The “found novels” in Is It So? wed Mc-the-novelist’s paradoxical fascination with the short short form to this book’s focus on rendering transparencies. Set in Desordenada, North Carolina, a made-up town name suggesting disorganization, the novels Mc “found” there extend the concept of the found poem into a novel’s worth of suggested story. The few words comprising each novel are the transparency that veils and evokes prehension of the withheld narrative. The terms “glimpses” and “glyphs” in the book’s subtitle underline its fealty to radical compression and to rendering the mass and volume of what is only ever implied.

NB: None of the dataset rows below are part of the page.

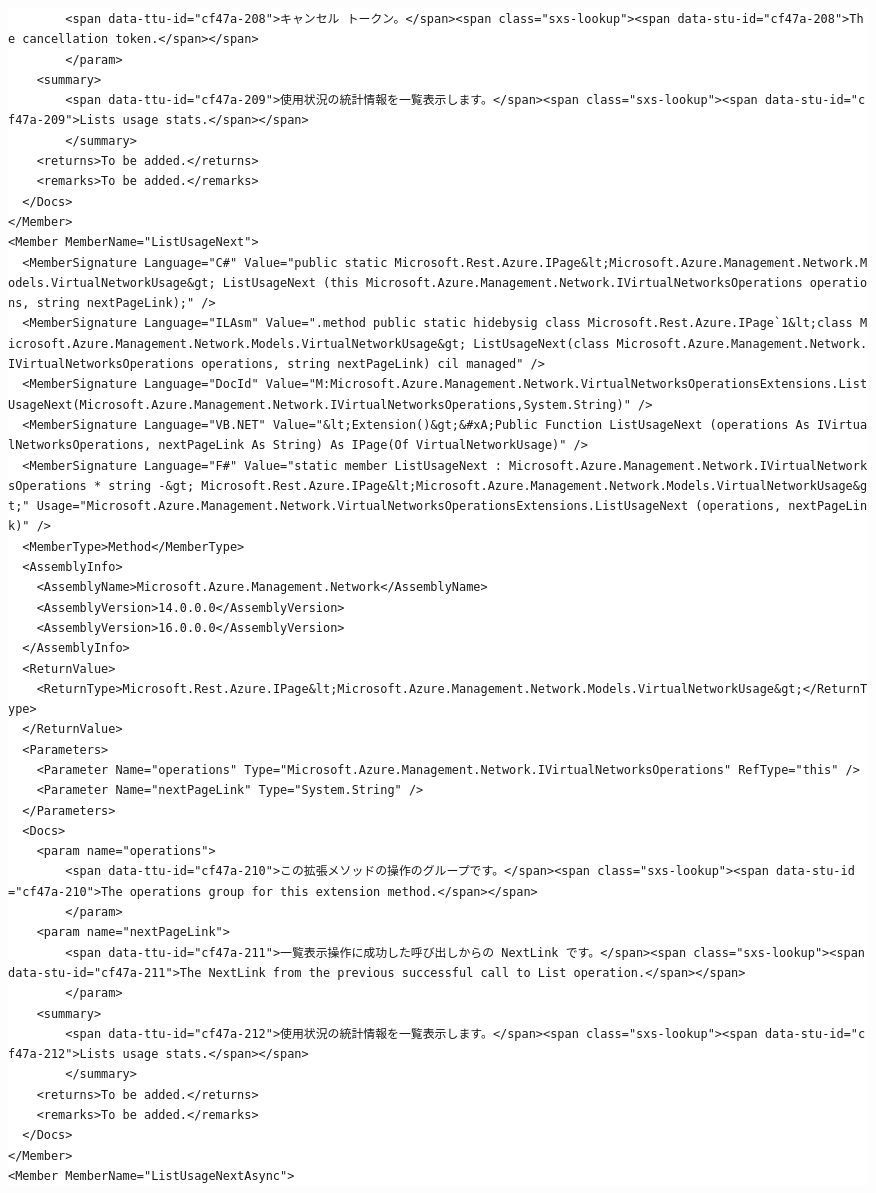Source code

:             <span data-ttu-id="cf47a-208">キャンセル トークン。</span><span class="sxs-lookup"><span data-stu-id="cf47a-208">The cancellation token.</span></span>
            </param>
        <summary>
            <span data-ttu-id="cf47a-209">使用状況の統計情報を一覧表示します。</span><span class="sxs-lookup"><span data-stu-id="cf47a-209">Lists usage stats.</span></span>
            </summary>
        <returns>To be added.</returns>
        <remarks>To be added.</remarks>
      </Docs>
    </Member>
    <Member MemberName="ListUsageNext">
      <MemberSignature Language="C#" Value="public static Microsoft.Rest.Azure.IPage&lt;Microsoft.Azure.Management.Network.Models.VirtualNetworkUsage&gt; ListUsageNext (this Microsoft.Azure.Management.Network.IVirtualNetworksOperations operations, string nextPageLink);" />
      <MemberSignature Language="ILAsm" Value=".method public static hidebysig class Microsoft.Rest.Azure.IPage`1&lt;class Microsoft.Azure.Management.Network.Models.VirtualNetworkUsage&gt; ListUsageNext(class Microsoft.Azure.Management.Network.IVirtualNetworksOperations operations, string nextPageLink) cil managed" />
      <MemberSignature Language="DocId" Value="M:Microsoft.Azure.Management.Network.VirtualNetworksOperationsExtensions.ListUsageNext(Microsoft.Azure.Management.Network.IVirtualNetworksOperations,System.String)" />
      <MemberSignature Language="VB.NET" Value="&lt;Extension()&gt;&#xA;Public Function ListUsageNext (operations As IVirtualNetworksOperations, nextPageLink As String) As IPage(Of VirtualNetworkUsage)" />
      <MemberSignature Language="F#" Value="static member ListUsageNext : Microsoft.Azure.Management.Network.IVirtualNetworksOperations * string -&gt; Microsoft.Rest.Azure.IPage&lt;Microsoft.Azure.Management.Network.Models.VirtualNetworkUsage&gt;" Usage="Microsoft.Azure.Management.Network.VirtualNetworksOperationsExtensions.ListUsageNext (operations, nextPageLink)" />
      <MemberType>Method</MemberType>
      <AssemblyInfo>
        <AssemblyName>Microsoft.Azure.Management.Network</AssemblyName>
        <AssemblyVersion>14.0.0.0</AssemblyVersion>
        <AssemblyVersion>16.0.0.0</AssemblyVersion>
      </AssemblyInfo>
      <ReturnValue>
        <ReturnType>Microsoft.Rest.Azure.IPage&lt;Microsoft.Azure.Management.Network.Models.VirtualNetworkUsage&gt;</ReturnType>
      </ReturnValue>
      <Parameters>
        <Parameter Name="operations" Type="Microsoft.Azure.Management.Network.IVirtualNetworksOperations" RefType="this" />
        <Parameter Name="nextPageLink" Type="System.String" />
      </Parameters>
      <Docs>
        <param name="operations">
            <span data-ttu-id="cf47a-210">この拡張メソッドの操作のグループです。</span><span class="sxs-lookup"><span data-stu-id="cf47a-210">The operations group for this extension method.</span></span>
            </param>
        <param name="nextPageLink">
            <span data-ttu-id="cf47a-211">一覧表示操作に成功した呼び出しからの NextLink です。</span><span class="sxs-lookup"><span data-stu-id="cf47a-211">The NextLink from the previous successful call to List operation.</span></span>
            </param>
        <summary>
            <span data-ttu-id="cf47a-212">使用状況の統計情報を一覧表示します。</span><span class="sxs-lookup"><span data-stu-id="cf47a-212">Lists usage stats.</span></span>
            </summary>
        <returns>To be added.</returns>
        <remarks>To be added.</remarks>
      </Docs>
    </Member>
    <Member MemberName="ListUsageNextAsync">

In “Passersby,” Mc-the-hybridist joins his omnivorous appreciation of music with his late life venture into dance as another means of inhabiting music with his established habit of storytelling through the consciousnesses of the sidelined. Here, the bit players with walk-by roles in Gene Kelly’s virtuoso dance performance of “Singing in the Rain” in the 1952 film of the same name take center stage, to assert humbly yet passionately that their bit parts in a seminal event matter precisely because of the strenuous effort of their artistry to get it right.
This book may be the most personal of Mc’s prose works. In the autographical bits—disguised, as is all autobiography in all his works by veiling, distortion, and transposition—he is, as I see it, putting his heart in order. There is reckoning— the jettisoning of romantic notions about self and others, and acknowledgment that too often our self-delusions mean we fail to see what’s beneath a clear surface. But there is equally present the hard-won wisdom of an elder taking the long view on life’s trials and joys, and the inevitability of death. The forest ranger at the center of “In the Gila” chides the narrator, “You don’t see what you should.”
Although this book tunnels deep into the dark and desperate recesses of long-life experience, it ultimately leads to light: in the final piece, a pilgrim in the DMV slowly ascends dusty stairwells to the Office of the Clerk of Happiness. I read Is It So? as a writer’s testament to walking the path with awareness, blessing equally what is and what is no more, moving incrementally further into joy by letting go of attachment, delusion, aversion—and life.